Anyone within the continental United States who has recently traveled by plane knows how much havoc bad weather can wreak on the country's transportation system.
Much of the country — and a significant portion of the electronics supply chain, I would imagine — ground to a halt last week as snow blanketed the central and eastern portions of the United States, and major airport hubs, including New York, Chicago, and Boston, were shut down.
As I was anxiously awaiting news of my flight status last week (on time!) I recalled a conversation I had with a colleague in the UK during last year's volcanic eruption in Iceland. While most, if not all, flights in Europe and the UK were grounded for an indeterminate period of time, my colleague didn't miss a day of work; nor were shipments between the UK and Europe stymied. Why? The British and European rail system. Neither rain nor snow nor, as it turns out, volcanic dust keeps the British railway from the swift completion of its appointed rounds.

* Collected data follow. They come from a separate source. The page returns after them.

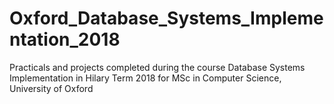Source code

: # Oxford_Database_Systems_Implementation_2018
Practicals and projects completed during the course Database Systems Implementation in Hilary Term 2018 for MSc in Computer Science, University of Oxford
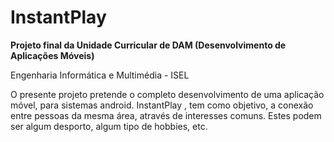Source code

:# InstantPlay
<b>Projeto final da Unidade Curricular de DAM (Desenvolvimento de Aplicações Móveis)</b>
<p>Engenharia Informática e Multimédia - ISEL</p>

<p>O presente projeto pretende o completo desenvolvimento de uma aplicação móvel, para sistemas android.
InstantPlay , tem como objetivo, a conexão entre pessoas da mesma área, através de interesses comuns. Estes podem ser algum desporto, algum tipo de hobbies, etc.</p>
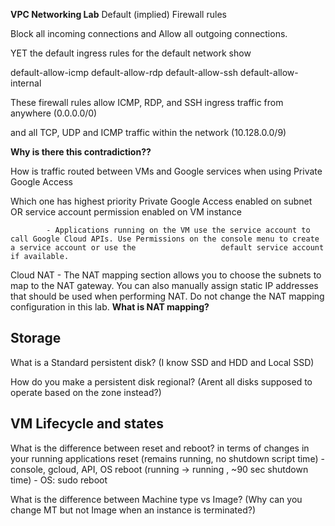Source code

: **VPC Networking Lab**
Default (implied) Firewall rules

Block all incoming connections and
Allow all outgoing connections.

YET the default ingress rules for the default network show

default-allow-icmp
default-allow-rdp 
default-allow-ssh 
default-allow-internal 

These firewall rules allow ICMP, RDP, and SSH ingress traffic from anywhere (0.0.0.0/0)

and all TCP, UDP and ICMP traffic within the network (10.128.0.0/9)

**Why is there this contradiction??**


How is traffic routed between VMs and Google services when using Private Google Access

Which one has highest priority Private Google Access enabled on subnet OR service account permission enabled on VM instance

            - Applications running on the VM use the service account to call Google Cloud APIs. Use Permissions on the console menu to create a service account or use the                   default service account if available.

Cloud NAT - The NAT mapping section allows you to choose the subnets to map to the NAT gateway. You can also manually assign static IP addresses that should be used when performing NAT. Do not change the NAT mapping configuration in this lab. **What is NAT mapping?**

## Storage
What is a Standard persistent disk? (I know SSD and HDD and Local SSD)

How do you make a persistent disk regional? (Arent all disks supposed to operate based on the zone instead?)

## VM Lifecycle and states

What is the difference between reset and reboot? in terms of changes in your running applications 
reset (remains running, no shutdown script time) - console, gcloud, API, OS
reboot (running -> running , ~90 sec shutdown time) - OS: sudo reboot

What is the difference between Machine type vs Image? (Why can you change MT but not Image when an instance is terminated?) 
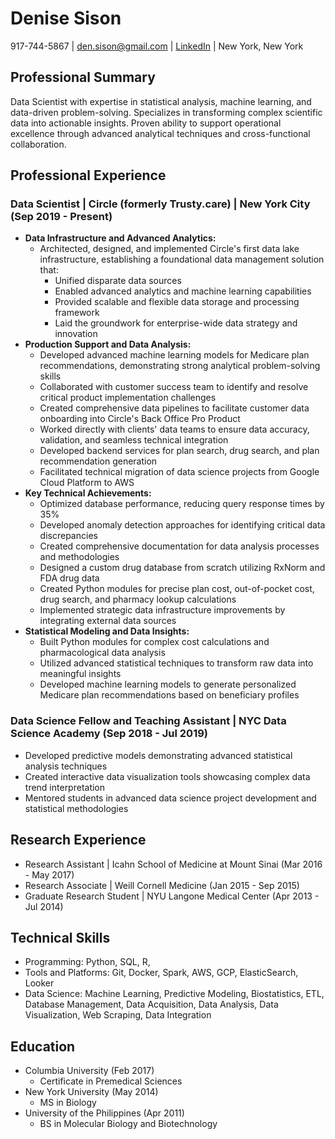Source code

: # Denise Sison
917-744-5867 | den.sison@gmail.com | [LinkedIn](https://www.linkedin.com/in/denise-sison) | New York, New York

## Professional Summary

Data Scientist with expertise in statistical analysis, machine learning, and data-driven problem-solving. Specializes in transforming complex scientific data into actionable insights. Proven ability to support operational excellence through advanced analytical techniques and cross-functional collaboration.

## Professional Experience

### Data Scientist | Circle (formerly Trusty.care) | New York City (Sep 2019 - Present)

* **Data Infrastructure and Advanced Analytics:**
    * Architected, designed, and implemented Circle's first data lake infrastructure, establishing a foundational data management solution that:
        * Unified disparate data sources
        * Enabled advanced analytics and machine learning capabilities
        * Provided scalable and flexible data storage and processing framework
        * Laid the groundwork for enterprise-wide data strategy and innovation
* **Production Support and Data Analysis:**
    * Developed advanced machine learning models for Medicare plan recommendations, demonstrating strong analytical problem-solving skills
    * Collaborated with customer success team to identify and resolve critical product implementation challenges
    * Created comprehensive data pipelines to facilitate customer data onboarding into Circle's Back Office Pro Product
    * Worked directly with clients' data teams to ensure data accuracy, validation, and seamless technical integration
    * Developed backend services for plan search, drug search, and plan recommendation generation
    * Facilitated technical migration of data science projects from Google Cloud Platform to AWS
* **Key Technical Achievements:**
    * Optimized database performance, reducing query response times by 35%
    * Developed anomaly detection approaches for identifying critical data discrepancies
    * Created comprehensive documentation for data analysis processes and methodologies
    * Designed a custom drug database from scratch utilizing RxNorm and FDA drug data
    * Created Python modules for precise plan cost, out-of-pocket cost, drug search, and pharmacy lookup calculations
    * Implemented strategic data infrastructure improvements by integrating external data sources
* **Statistical Modeling and Data Insights:**
    * Built Python modules for complex cost calculations and pharmacological data analysis
    * Utilized advanced statistical techniques to transform raw data into meaningful insights
    * Developed machine learning models to generate personalized Medicare plan recommendations based on beneficiary profiles

### Data Science Fellow and Teaching Assistant | NYC Data Science Academy (Sep 2018 - Jul 2019)

* Developed predictive models demonstrating advanced statistical analysis techniques
* Created interactive data visualization tools showcasing complex data trend interpretation
* Mentored students in advanced data science project development and statistical methodologies

## Research Experience

* Research Assistant | Icahn School of Medicine at Mount Sinai (Mar 2016 - May 2017)
* Research Associate | Weill Cornell Medicine (Jan 2015 - Sep 2015)
* Graduate Research Student | NYU Langone Medical Center (Apr 2013 - Jul 2014)

## Technical Skills
- Programming: Python, SQL, R,
- Tools and Platforms: Git, Docker, Spark, AWS, GCP, ElasticSearch, Looker
- Data Science: Machine Learning, Predictive Modeling, Biostatistics, ETL, Database Management, Data Acquisition, Data Analysis, Data Visualization, Web Scraping, Data Integration

## Education

* Columbia University (Feb 2017)
    * Certificate in Premedical Sciences
* New York University (May 2014)
    * MS in Biology
* University of the Philippines (Apr 2011)
    * BS in Molecular Biology and Biotechnology
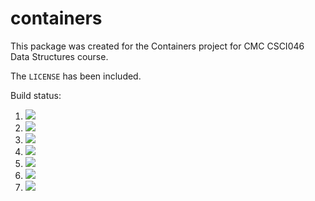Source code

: # containers

This package was created for the Containers project for CMC CSCI046 Data Structures course.

The `LICENSE` has been included. 

Build status:

1. [![](https://github.com/sam9807/containers-project/workflows/tests-fibonacci/badge.svg)](https://github.com/sam9807/containers-project/actions?query=workflow%3Atests-fibonacci)
1. [![](https://github.com/sam9807/containers-project/actions/workflows/tests-AVLTree.yml/badge.svg)](https://github.com/sam9807/containers-project/actions?query=workflow%3Atests-AVLTree)
1. [![](https://github.com/sam9807/containers-project/actions/workflows/tests-binarytree.yml/badge.svg)](https://github.com/sam9807/containers-project/actions?query=workflow%3Atests-binarytree)
1. [![](https://github.com/sam9807/containers-project/workflows/tests-BST/badge.svg)](https://github.com/sam9807/containers-project/actions?query=workflow%3Atests-BST)
1. [![](https://github.com/sam9807/containers-project/workflows/tests-range/badge.svg)](https://github.com/sam9807/containers-project/actions?query=workflow%3Atests-range)
1. [![](https://github.com/sam9807/containers-project/workflows/tests-unicode/badge.svg)](https://github.com/sam9807/containers-project/actions?query=workflow%3Atests-unicode)
1. [![](https://github.com/sam9807/containers-project/workflows/tests-Heap/badge.svg)](https://github.com/sam9807/containers-project/actions?query=workflow%3Atests-Heap)
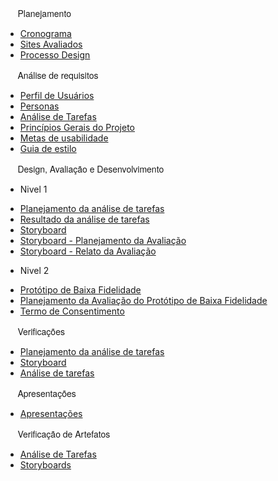 <pre style="font-family: Source Sans Pro,Helvetica Neue,Arial,sans-serif;">     Planejamento</pre>

- [Cronograma](/planejamento/cronograma.md)
- [Sites Avaliados](/planejamento/sitesavaliados.md)
- [Processo Design](/planejamento/processo_design.md)

<pre style="font-family: Source Sans Pro,Helvetica Neue,Arial,sans-serif;">     Análise de requisitos</pre>

- [Perfil de Usuários](/analise-de-requisitos/perfil.md)
- [Personas](/analise-de-requisitos/personas.md)
- [Análise de Tarefas](/analise-de-requisitos/analise-de-tarefas.md)
- [Princípios Gerais do Projeto](/analise-de-requisitos/principios-gerais.md)
- [Metas de usabilidade](/analise-de-requisitos/metas-usabilidade.md)
- [Guia de estilo](/analise-de-requisitos/guia-de-estilo.md)

<pre style="font-family: Source Sans Pro,Helvetica Neue,Arial,sans-serif;">     Design, Avaliação e Desenvolvimento</pre>

- Nivel 1
 * [Planejamento da análise de tarefas](./design-avaliacao-desenvolvimento/nivel-1/analise-de-tarefas.md)
 * [Resultado da análise de tarefas](./design-avaliacao-desenvolvimento/nivel-1/resultado-analise-de-tarefas.md)
 * [Storyboard](./design-avaliacao-desenvolvimento/nivel-1/storyboard.md)
 * [Storyboard - Planejamento da Avaliação](./design-avaliacao-desenvolvimento/nivel-1/planejamento-avaliacao-storyboard.md)
 * [Storyboard - Relato da Avaliação](./design-avaliacao-desenvolvimento/nivel-1/analise-avaliacao-storyboard.md)

- Nivel 2
 * [Protótipo de Baixa Fidelidade](./design-avaliacao-desenvolvimento/nivel-2/prototipo-baixa-fidelidade.md)
 * [Planejamento da Avaliação do Protótipo de Baixa Fidelidade](./design-avaliacao-desenvolvimento/nivel-2/planejamento-avaliacao-prototipo-papel.md)
 * [Termo de Consentimento](./design-avaliacao-desenvolvimento/nivel-2/termo-de-consentimento.md)

<pre style="font-family: Source Sans Pro,Helvetica Neue,Arial,sans-serif;">     Verificações</pre>

- [Planejamento da análise de tarefas](./verificacao/verificacao-planejamento-analise-de-tarefas.md)
- [Storyboard](./verificacao/verifica-storyboards.md.md)
- [Análise de tarefas](./verificacao/verifica-analise-tarefas.md.md)
<!-- - [Planejamento da análise de tarefas](./verificacao/.md) -->

<pre style="font-family: Source Sans Pro,Helvetica Neue,Arial,sans-serif;">     Apresentações</pre>

- [Apresentações](/apresentacoes/apresentacoes.md)

<pre style="font-family: Source Sans Pro,Helvetica Neue,Arial,sans-serif;">     Verificação de Artefatos</pre>

- [Análise de Tarefas](./verificacao/verifica-analise-tarefas.md)
- [Storyboards](./verificacao/verifica-analise-tarefas.md)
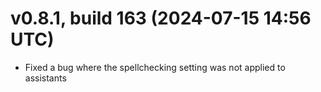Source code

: # v0.8.1, build 163 (2024-07-15 14:56 UTC)
- Fixed a bug where the spellchecking setting was not applied to assistants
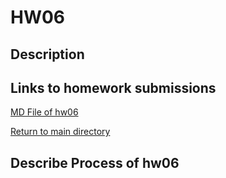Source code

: # HW06

## Description



## Links to homework submissions

[MD File of hw06]()

[Return to main directory](https://github.com/qiaoyuet/STAT545-hw-Tang-Qiaoyue)

## Describe Process of hw06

Trains are not as sexy as airplanes or even ocean liners, but they are the workhorses of the infrastructure. Every time a new offshore region is touted as the next manufacturing hub, infrastructure is the first thing that comes up. In the electronics manufacturing industry, infrastructure is key. So today when the US government unveiled its $53 billion plan to upgrade and build intercity passenger-rail networks, I was interested. Not only would this upgrade boost the electronics industry — non-automotive transportation is a fairly big electronics market — it would improve the infrastructure. Then I reread the article and the words “intercity” and “passenger” finally sunk in. Not that this is a bad thing: Too many US cities don't have commuter rail systems.
But I was also thinking about the nation's infrastructure. As it turns out, there are only seven railroads operating in the US that meet freight railroad standards, according to TrainSpottingWorld:
- Railroad companies in the United States are generally separated into three categories based on their annual revenues: Class I for freight railroads with annual operating revenues above $277.7 million (2004 dollars), Class II for freight railroads with revenues between $10 million and $50 million in 1978 dollars, and Class III for all other freight railroads. These classifications are set by the Association of American Railroads.
In 1939 there were 132 Class I railroads. Today, as the result of mergers and bankruptcies, there are only seven railroads operating in the United States that meet the criteria for Class I. Although Amtrak qualifies for Class I status under the revenue criteria, it is generally not considered a Class I railroad because it is not a freight railroad. As of 2003, there were 141,961 miles (228,464 km) of standard gauge rail tracks in the United States.
The US rail upgrade plan is getting flak already, so don't sell the car just yet. Maybe seven freight railroads are enough. Any thoughts?